* [Problems and tasks]:
1. According to the Gluten config issue, which Spark configuration is not documented in Spark?
2. Reproduce the Gluten config issue from "Furthermore, I noted" to "spark config's value.", substituting "supported" for "honored".

[begin Selected extract]

[CORE] Gluten should honor the spark configs as much as possible #8043

FelixYBW · 2024-11-26T01:33:19Z

Description

During the analysis of spill in issue #8025, we noted some issues are common between Gluten and Vanilla spark, like the spill read/write buffer size. Some configuration are even not documented in Spark like spark.unsafe.sorter.spill.reader.buffer.size.

Furthermore, I noted Gluten doesn't have a list of honored spark configurations. We should create such a list in documents. @zhouyuan

FelixYBW · 2024-11-26T04:26:29Z

@marin-ma which of following shuffle configurations are used by Gluten? Can you help to fill the missing one, feel free to correct. Gluten Config is the config renamed by Gluten. if so we should either remove the Gluten config or set Gluten Config's default value as spark config's value.

[end Selected extract]
[begin Stored rows]

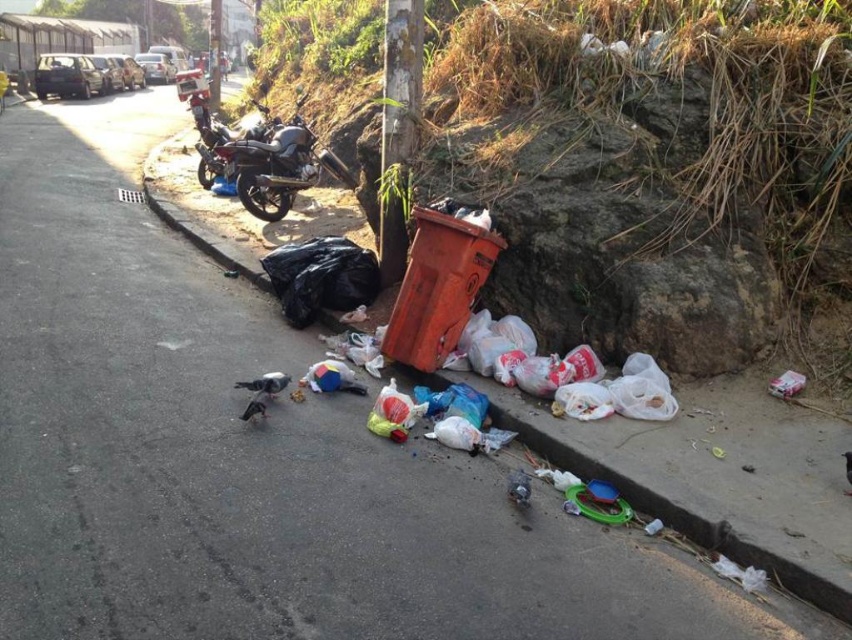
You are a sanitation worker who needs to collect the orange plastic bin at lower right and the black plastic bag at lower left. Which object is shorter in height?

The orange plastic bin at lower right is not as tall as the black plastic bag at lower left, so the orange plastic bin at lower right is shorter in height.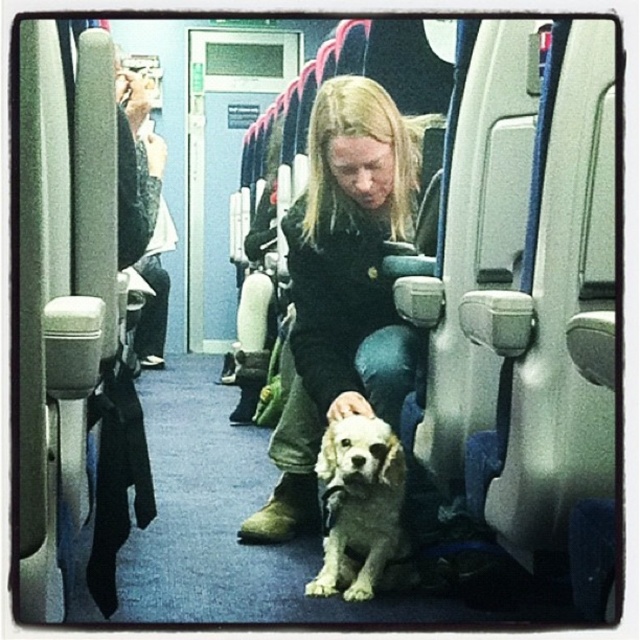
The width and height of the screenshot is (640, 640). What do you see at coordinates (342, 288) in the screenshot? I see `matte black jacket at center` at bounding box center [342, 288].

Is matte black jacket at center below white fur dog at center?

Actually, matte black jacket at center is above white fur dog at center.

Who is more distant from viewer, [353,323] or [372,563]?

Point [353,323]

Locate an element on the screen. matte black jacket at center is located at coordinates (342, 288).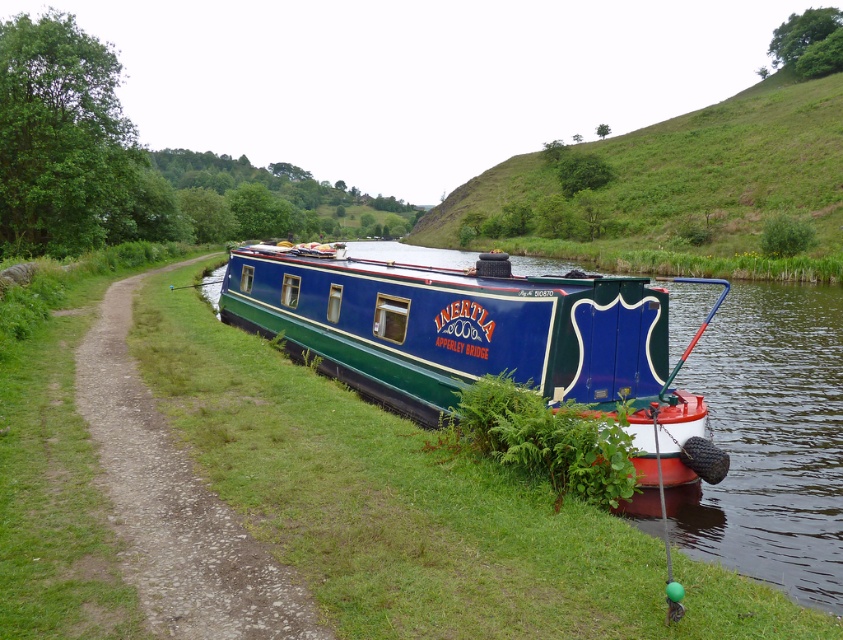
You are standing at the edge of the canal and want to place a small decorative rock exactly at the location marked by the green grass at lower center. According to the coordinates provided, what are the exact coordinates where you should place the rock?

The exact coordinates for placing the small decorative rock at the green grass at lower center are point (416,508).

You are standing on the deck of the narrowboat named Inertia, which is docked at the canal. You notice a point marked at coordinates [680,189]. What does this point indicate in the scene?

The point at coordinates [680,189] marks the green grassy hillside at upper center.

[end Stored rows]
[begin Stored rows]

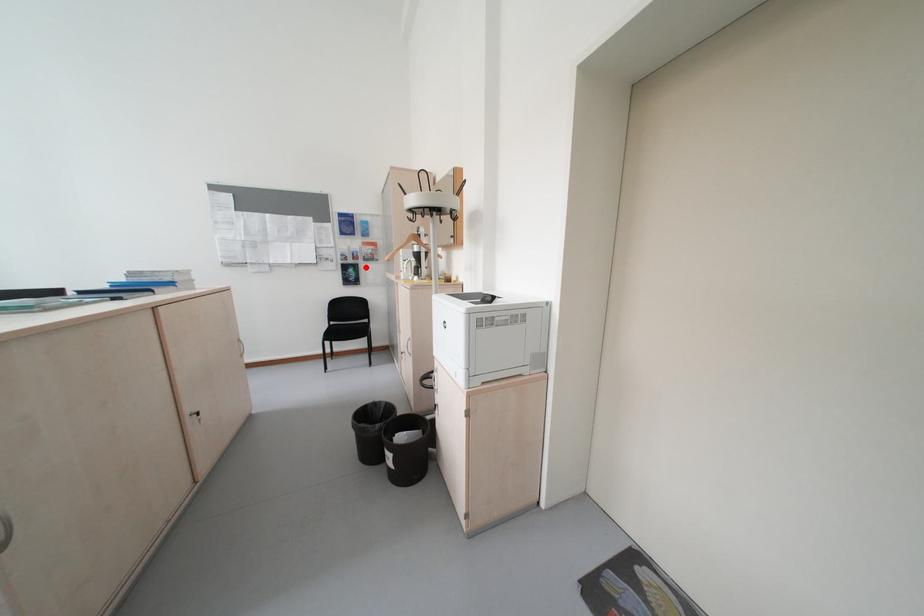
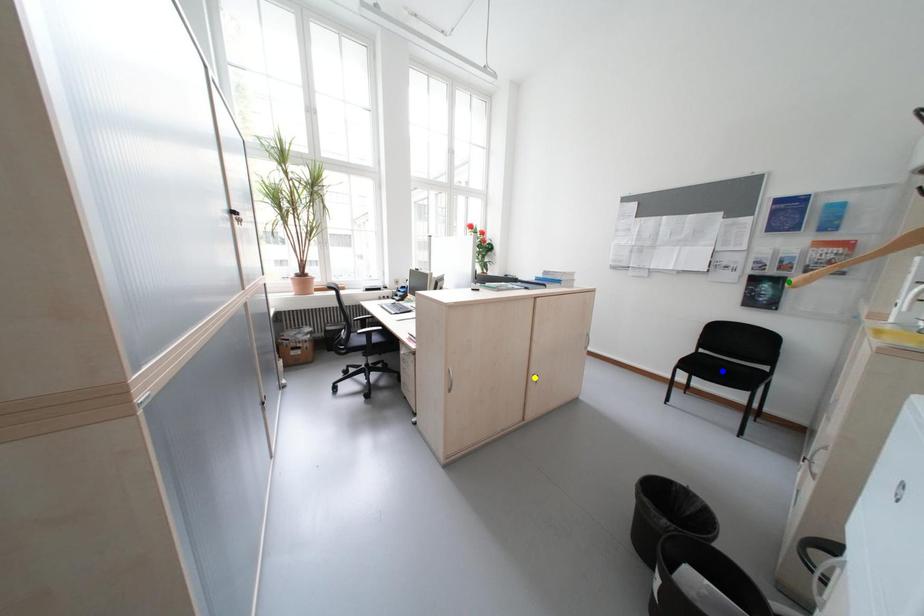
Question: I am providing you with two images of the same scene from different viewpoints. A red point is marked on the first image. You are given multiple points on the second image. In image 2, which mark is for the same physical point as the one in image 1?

[end Stored rows]

* [Task-by-task solutions]:
1. spark.unsafe.sorter.spill.reader.buffer.size

2.
Furthermore, I noted Gluten doesn't have a list of supported spark configurations. We should create such a list in documents. @zhouyuan

FelixYBW · 2024-11-26T04:26:29Z

@marin-ma which of following shuffle configurations are used by Gluten? Can you help to fill the missing one, feel free to correct. Gluten Config is the config renamed by Gluten. if so we should either remove the Gluten config or set Gluten Config's default value as spark config's value.